Showing posts with label gencode. Show all posts
Showing posts with label gencode. Show all posts

Tuesday, March 11, 2014

Confusing dbSNP ID

There have been enough confusion in ID or naming system in the popular biological databases. I mentioned one such example in an earlier post, where two genes (on totally different chromosomes) use the same symbol and the same gene has different Ensembl Gene ID. Other confusions include the Entrez ID vs. gene symbol vs. Ensembl ID. People who do GO analysis using tools like DAVID must have painful experience on this (btw, I don't understand why most GO analysis tools convert to Entrez ID at the end).

And now, I got another example of confusing ID system in biology or bioinformatics.

You expect each SNP should have their unique ID in the dbSNP database, right? But they are not. Look at this example:

chr1    13837   13838   -      rs7164031, rs79531918
chr1    13837   13838   +     rs200683566, rs28391190, rs28428499, rs71252448, rs79817774

At the same location, multiple SNPs ID are assigned, for both strands. 

Here is what I got from NCBI User service for the explanation:

This is expected for many reasons:
- short probes could have multiple mapping locations on the genome
- certain genes could have duplicate/pseudogene/paralogs
- variations found in repeat regions would be difficult to map to a unique 
location

An rsID represents a cluster of reported variations submitted to dbSNP.
In ideal situation, they can be mapped to a unique location in the genome. 
There are cases where such unique mapping is NOT attainable.

But I am still not clear of how a cluster of variants are defined. [UPDATE to add]

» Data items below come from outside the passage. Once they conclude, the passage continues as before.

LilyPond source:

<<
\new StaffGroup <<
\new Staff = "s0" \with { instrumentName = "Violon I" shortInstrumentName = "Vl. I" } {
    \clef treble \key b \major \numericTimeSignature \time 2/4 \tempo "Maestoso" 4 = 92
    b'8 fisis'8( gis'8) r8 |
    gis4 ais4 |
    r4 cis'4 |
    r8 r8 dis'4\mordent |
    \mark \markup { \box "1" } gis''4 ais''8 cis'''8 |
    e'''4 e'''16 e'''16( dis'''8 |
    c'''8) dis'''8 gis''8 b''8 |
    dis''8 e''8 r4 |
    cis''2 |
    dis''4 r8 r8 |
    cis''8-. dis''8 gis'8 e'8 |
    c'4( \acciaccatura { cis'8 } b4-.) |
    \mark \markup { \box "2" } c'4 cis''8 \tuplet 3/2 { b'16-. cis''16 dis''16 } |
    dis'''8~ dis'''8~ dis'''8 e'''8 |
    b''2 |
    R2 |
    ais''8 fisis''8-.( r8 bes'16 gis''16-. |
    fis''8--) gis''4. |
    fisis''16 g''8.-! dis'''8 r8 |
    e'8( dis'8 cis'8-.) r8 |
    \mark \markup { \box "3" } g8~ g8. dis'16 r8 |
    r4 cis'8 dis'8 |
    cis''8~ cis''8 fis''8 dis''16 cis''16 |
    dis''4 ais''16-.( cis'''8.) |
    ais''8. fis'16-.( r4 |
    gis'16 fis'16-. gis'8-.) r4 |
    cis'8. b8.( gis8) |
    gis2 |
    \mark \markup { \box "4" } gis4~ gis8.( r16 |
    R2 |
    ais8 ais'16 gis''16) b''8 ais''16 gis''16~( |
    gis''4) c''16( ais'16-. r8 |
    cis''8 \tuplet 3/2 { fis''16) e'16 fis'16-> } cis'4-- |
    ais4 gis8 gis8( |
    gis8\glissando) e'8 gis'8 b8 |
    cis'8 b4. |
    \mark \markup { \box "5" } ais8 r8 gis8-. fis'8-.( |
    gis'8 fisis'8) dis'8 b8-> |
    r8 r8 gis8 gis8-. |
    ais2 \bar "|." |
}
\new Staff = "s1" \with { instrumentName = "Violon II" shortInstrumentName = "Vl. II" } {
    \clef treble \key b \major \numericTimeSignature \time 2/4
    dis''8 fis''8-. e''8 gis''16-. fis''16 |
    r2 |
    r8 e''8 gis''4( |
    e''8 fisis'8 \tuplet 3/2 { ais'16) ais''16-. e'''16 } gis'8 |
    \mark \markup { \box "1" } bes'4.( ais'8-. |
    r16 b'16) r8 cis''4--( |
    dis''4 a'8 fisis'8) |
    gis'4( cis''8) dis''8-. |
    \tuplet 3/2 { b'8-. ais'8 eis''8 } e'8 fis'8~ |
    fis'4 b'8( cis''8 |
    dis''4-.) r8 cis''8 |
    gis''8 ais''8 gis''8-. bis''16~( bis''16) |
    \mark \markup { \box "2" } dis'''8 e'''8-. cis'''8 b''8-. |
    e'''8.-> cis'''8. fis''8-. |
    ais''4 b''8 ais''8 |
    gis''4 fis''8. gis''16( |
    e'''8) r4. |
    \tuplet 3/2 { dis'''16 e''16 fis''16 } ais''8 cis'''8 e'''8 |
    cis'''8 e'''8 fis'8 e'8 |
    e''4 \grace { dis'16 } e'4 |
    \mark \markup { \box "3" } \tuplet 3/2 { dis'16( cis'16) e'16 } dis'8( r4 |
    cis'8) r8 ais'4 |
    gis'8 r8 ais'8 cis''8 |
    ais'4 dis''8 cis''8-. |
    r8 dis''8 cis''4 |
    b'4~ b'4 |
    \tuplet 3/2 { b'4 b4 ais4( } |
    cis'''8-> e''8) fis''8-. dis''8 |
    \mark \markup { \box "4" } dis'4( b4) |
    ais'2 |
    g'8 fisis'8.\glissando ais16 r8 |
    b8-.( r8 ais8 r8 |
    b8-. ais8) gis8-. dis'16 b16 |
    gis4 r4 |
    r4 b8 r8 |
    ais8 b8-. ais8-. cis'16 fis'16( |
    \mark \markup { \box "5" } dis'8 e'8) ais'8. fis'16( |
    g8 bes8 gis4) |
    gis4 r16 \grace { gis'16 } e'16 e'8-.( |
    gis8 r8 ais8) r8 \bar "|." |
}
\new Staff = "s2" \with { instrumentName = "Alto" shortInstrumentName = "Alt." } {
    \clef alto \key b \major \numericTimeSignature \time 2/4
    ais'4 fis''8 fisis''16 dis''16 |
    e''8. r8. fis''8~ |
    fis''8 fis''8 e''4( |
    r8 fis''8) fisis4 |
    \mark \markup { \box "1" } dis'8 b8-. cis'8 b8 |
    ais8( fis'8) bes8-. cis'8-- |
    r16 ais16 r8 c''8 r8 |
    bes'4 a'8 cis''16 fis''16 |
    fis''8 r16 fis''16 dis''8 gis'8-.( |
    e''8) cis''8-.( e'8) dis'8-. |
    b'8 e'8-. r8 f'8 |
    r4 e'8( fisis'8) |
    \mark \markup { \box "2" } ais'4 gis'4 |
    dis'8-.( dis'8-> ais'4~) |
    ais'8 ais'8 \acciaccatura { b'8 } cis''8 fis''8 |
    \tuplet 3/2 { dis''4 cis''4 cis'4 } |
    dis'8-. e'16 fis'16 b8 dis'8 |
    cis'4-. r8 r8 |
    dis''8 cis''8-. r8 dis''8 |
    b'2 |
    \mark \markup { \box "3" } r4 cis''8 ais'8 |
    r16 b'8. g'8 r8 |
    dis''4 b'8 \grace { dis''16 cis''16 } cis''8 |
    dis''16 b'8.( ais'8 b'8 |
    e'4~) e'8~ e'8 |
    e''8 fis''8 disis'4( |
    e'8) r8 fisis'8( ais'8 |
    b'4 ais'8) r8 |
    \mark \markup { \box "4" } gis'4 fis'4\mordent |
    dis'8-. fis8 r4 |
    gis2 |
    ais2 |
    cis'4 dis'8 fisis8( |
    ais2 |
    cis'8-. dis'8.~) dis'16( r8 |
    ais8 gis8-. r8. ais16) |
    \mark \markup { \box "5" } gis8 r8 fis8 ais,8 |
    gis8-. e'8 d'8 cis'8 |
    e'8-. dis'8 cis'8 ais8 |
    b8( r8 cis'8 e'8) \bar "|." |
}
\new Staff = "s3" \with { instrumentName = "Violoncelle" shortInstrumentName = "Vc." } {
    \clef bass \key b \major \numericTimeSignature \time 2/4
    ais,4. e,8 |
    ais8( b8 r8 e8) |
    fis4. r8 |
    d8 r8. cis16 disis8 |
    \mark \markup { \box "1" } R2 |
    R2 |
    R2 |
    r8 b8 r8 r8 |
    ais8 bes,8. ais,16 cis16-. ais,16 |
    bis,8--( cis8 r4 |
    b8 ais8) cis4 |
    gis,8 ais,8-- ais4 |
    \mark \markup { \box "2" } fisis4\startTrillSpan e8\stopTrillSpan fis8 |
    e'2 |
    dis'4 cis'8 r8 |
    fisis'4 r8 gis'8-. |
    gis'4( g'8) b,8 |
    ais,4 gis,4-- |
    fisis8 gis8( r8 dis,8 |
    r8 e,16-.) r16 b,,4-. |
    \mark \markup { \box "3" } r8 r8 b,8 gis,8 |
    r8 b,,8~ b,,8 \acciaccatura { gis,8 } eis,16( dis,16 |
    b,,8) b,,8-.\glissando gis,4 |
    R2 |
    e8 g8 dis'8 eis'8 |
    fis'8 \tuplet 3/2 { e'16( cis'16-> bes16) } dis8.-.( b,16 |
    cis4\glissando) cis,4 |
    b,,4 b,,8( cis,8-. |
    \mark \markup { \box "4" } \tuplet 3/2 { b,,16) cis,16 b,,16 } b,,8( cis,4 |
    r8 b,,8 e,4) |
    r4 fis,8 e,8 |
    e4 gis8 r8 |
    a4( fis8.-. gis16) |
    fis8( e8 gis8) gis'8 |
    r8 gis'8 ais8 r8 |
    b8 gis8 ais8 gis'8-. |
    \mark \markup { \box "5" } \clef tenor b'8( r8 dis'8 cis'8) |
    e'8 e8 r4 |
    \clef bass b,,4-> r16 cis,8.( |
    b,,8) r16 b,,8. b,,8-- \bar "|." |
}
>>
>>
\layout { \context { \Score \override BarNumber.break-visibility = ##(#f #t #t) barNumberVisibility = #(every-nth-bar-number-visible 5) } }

p.s. code snip to merge SNPs with the same location into single line:
grep single snp137.bed | sort -k1,1 -k2,2n -k6,6 | bedtools groupby -g 1,2,3,6 -c 4 -o collapse

Monday, August 12, 2013

The same gene name, but different Ensembl/Gencode ID

I got aware of this when I was working on the latest GENCODE annotation v17. Here is it:

annotationURL=ftp://ftp.sanger.ac.uk/pub/gencode/release_17/gencode.v17.annotation.gtf.gz 
curl -0 $annotationURL | zcat | fgrep -w gene | sed 's/[";]//g;' | awk '{OFS="\t"; print $1,$2,$4,$5,$7,$10,$14,$16,$18;}'  | cut -f9 | sort | uniq -d
5S_rRNA
61E3.4
A-575C2.4
AAK1
ACA59
ACA64
ACE
AJ271736.10
AK3
AKAP17A
AL732314.1
ALG9
AMDP1
APOC4
AQP1
ARHGAP19
...
...
...
ZNF585B
ZNF607
ZNF625
ZNF668
ZNF709
ZNF747
ZNF763
ZNF788

In total, there are 400 genes that have >1 different GENCODE ID. For example,

curl -0 $annotationURL | zcat | fgrep -w gene | sed 's/[";]//g;' | awk '{OFS="\t"; print $1,$2,$4,$5,$7,$10,$14,$16,$18;}' |  grep ZNF788
chr19 HAVANA 12203078 12248050 + ENSG00000214189.3 protein_coding KNOWN ZNF788
chr19 ENSEMBL 12203078 12225491 + ENSG00000188474.6 protein_coding KNOWN ZNF788

This case is annotated differently in different sources (HAVANA vs. ENSEMBL). But even in the same source, there are cases that are annotated differently, for example:

zcat $annotation | fgrep -w gene | sed 's/[";]//g;' | awk '{OFS="\t"; print $1,$2,$4,$5,$7,$10,$14,$16,$18;}' | fgrep -w ENSEMBL | grep GRIA1
chr5 ENSEMBL 152871759 153190785 + ENSG00000270065.1 protein_coding KNOWN GRIA1
chr5 ENSEMBL 152873613 153190785 + ENSG00000269977.1 protein_coding KNOWN GRIA1

Obviously cases like this should be merged into one Gencode ID.

Some are even on different chromosomes:

zcat $annotation | fgrep -w gene | sed 's/[";]//g;' | awk '{OFS="\t"; print $1,$2,$4,$5,$7,$10,$14,$16,$18;}' | fgrep -w ENSEMBL | grep ACA59
chr2 ENSEMBL 64110383 64110525 - ENSG00000251775.1 snoRNA NOVEL ACA59
chr2 ENSEMBL 179887984 179888105 - ENSG00000252000.1 snoRNA NOVEL ACA59
chr11 ENSEMBL 114998938 114999093 - ENSG00000252870.1 snoRNA NOVEL ACA59

How come different genes/loci are assigned a same gene name?

Looks confusing! Hope someone from Gencode or Ensembl can help to understand this.